Cependant, il remarqua les singulières alternatives de son humeur. Elle semblait insoucieuse et gaie comme un enfant, à certains jours, puis, pendant des semaines, elle restait sombre et abattue. En la voyant triste, le lendemain d’un bal où sa grand’mère avait tenu à la conduire, il osa lui demander la raison de sa tristesse.

— Oh ! cela, répondit-elle en poussant un profond soupir, c’est mon secret. Un secret que ma grand’mère elle-même ne connaît pas.

M. Daburon la regardait. Il crut voir une larme entre ses longs cils.

— Un jour peut-être, reprit-elle, je me confierai à vous… Il le faudra peut-être.

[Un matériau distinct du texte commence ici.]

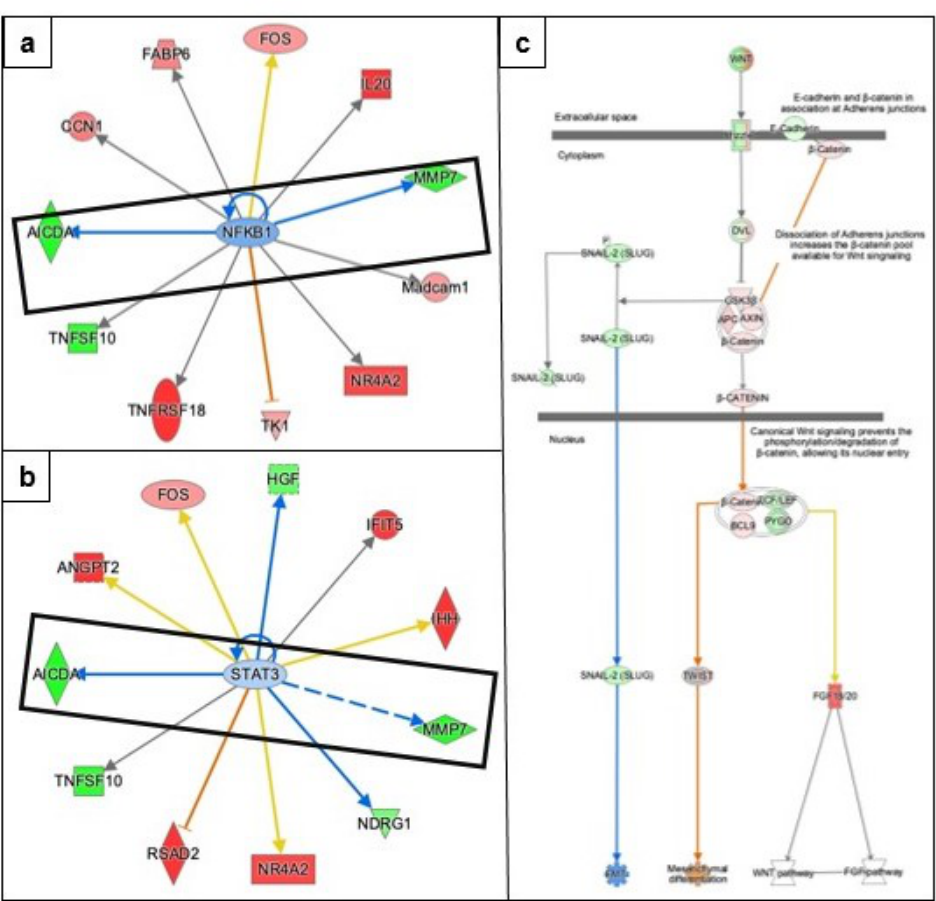
Figure 5. Effect of metformin on epithelial–mesenchymal transition predicted by IPA. Up-stream analysis in IPA predicts the activation/inhibition of various transcription factors. ( a , b ) Transcription factors involved in EMT, NFKB, and STAT3 are predicted to be inhibited due to the downregulation of MMP7 and AICDA. ( c ) Canonical WNT signaling pathway involved in EMT was overlaid with dataset molecules that lead to a predicted inhibition of EMT acting downregulation of SNAIl-2 (SLUG). The key for the shape, color, direction, and molecule types in the above pathways is provided in Figure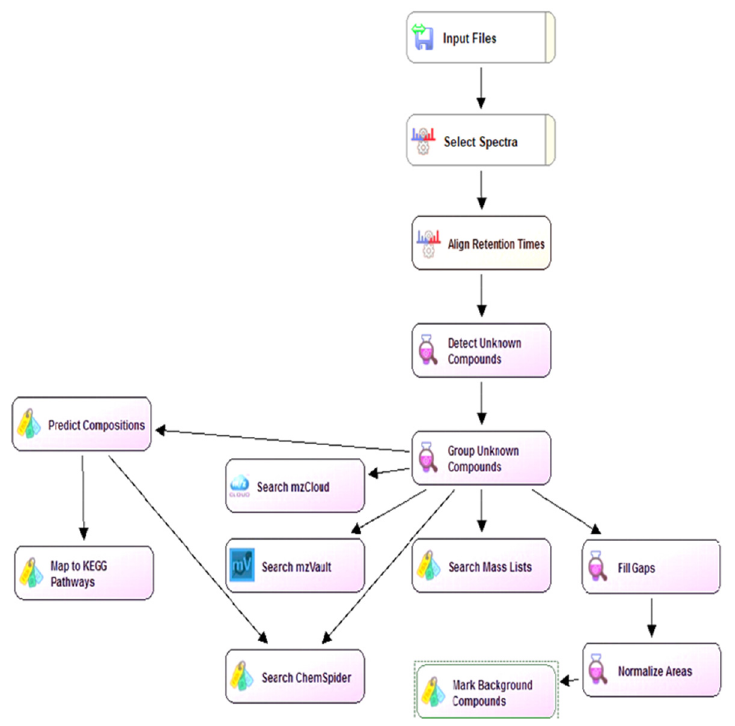
Figure 9. A flowchart showing the customized untargeted metabolomics workflow used in this study.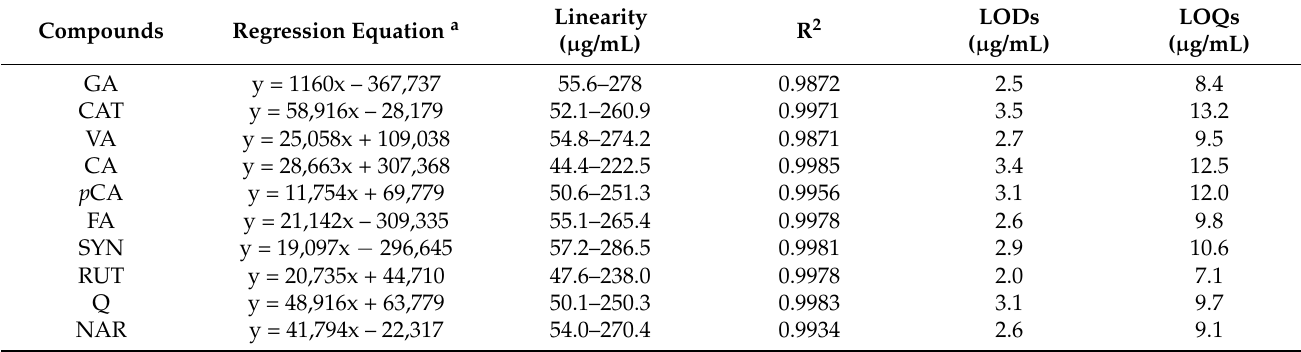
Table 2. Validation parameters of the calibration curves for the compounds quantified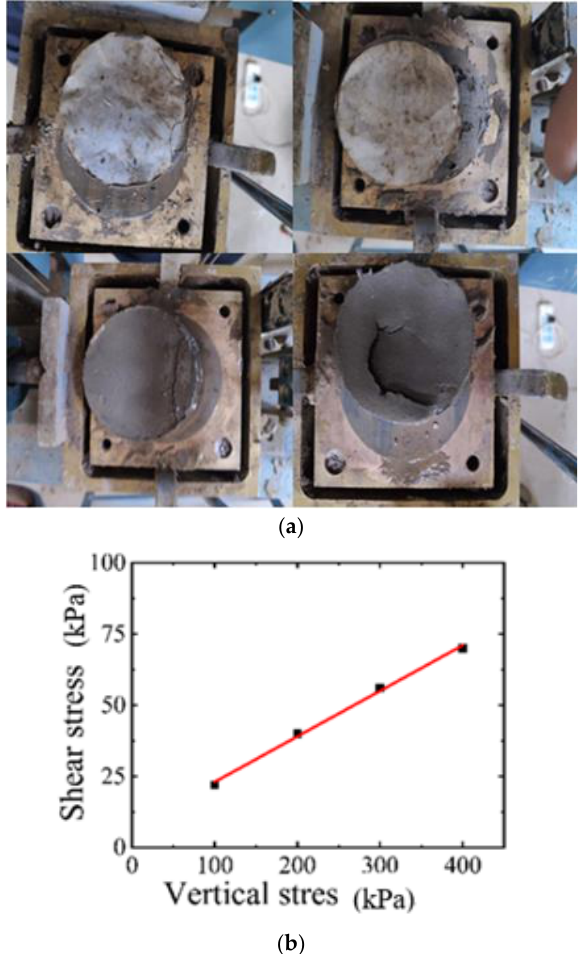
Figure 2. Soil test picture. (a) The shear strength curve; and (b) The shear strength curve. The grain composition of soil samples was determined by sieve analysis and hy- drometer (d < 0.075 mm). The results are shown in Table 1 and Figure 3. Table 1. Soil particle composition.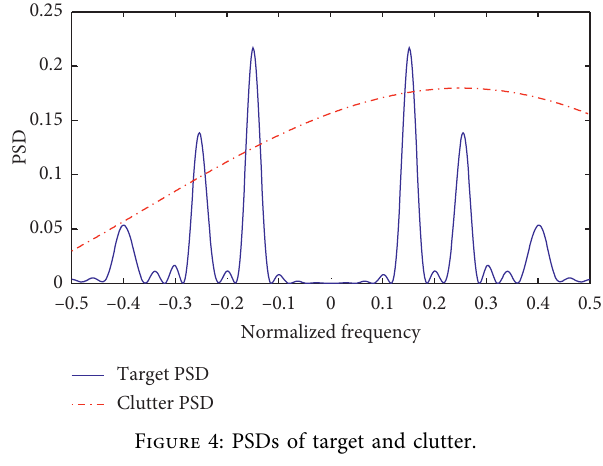
Figure 4: PSDs of target and clutter.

Le juge était aveugle et sourd.

— Moi aussi, répondit-il, j’ai un secret ; moi aussi je veux m’en remettre à votre cœur.

En se retirant après minuit, il se disait : — « Demain je lui avouerai tout. » Il y avait un peu plus de cinquante-cinq jours qu’il se répétait intrépidement : « Demain. »

C’était un soir du mois d’août ; la chaleur, toute la journée, avait été accablante ; vers la nuit, la brise s’était levée, les feuilles bruissaient ; il y avait dans l’air des frémissements d’orage.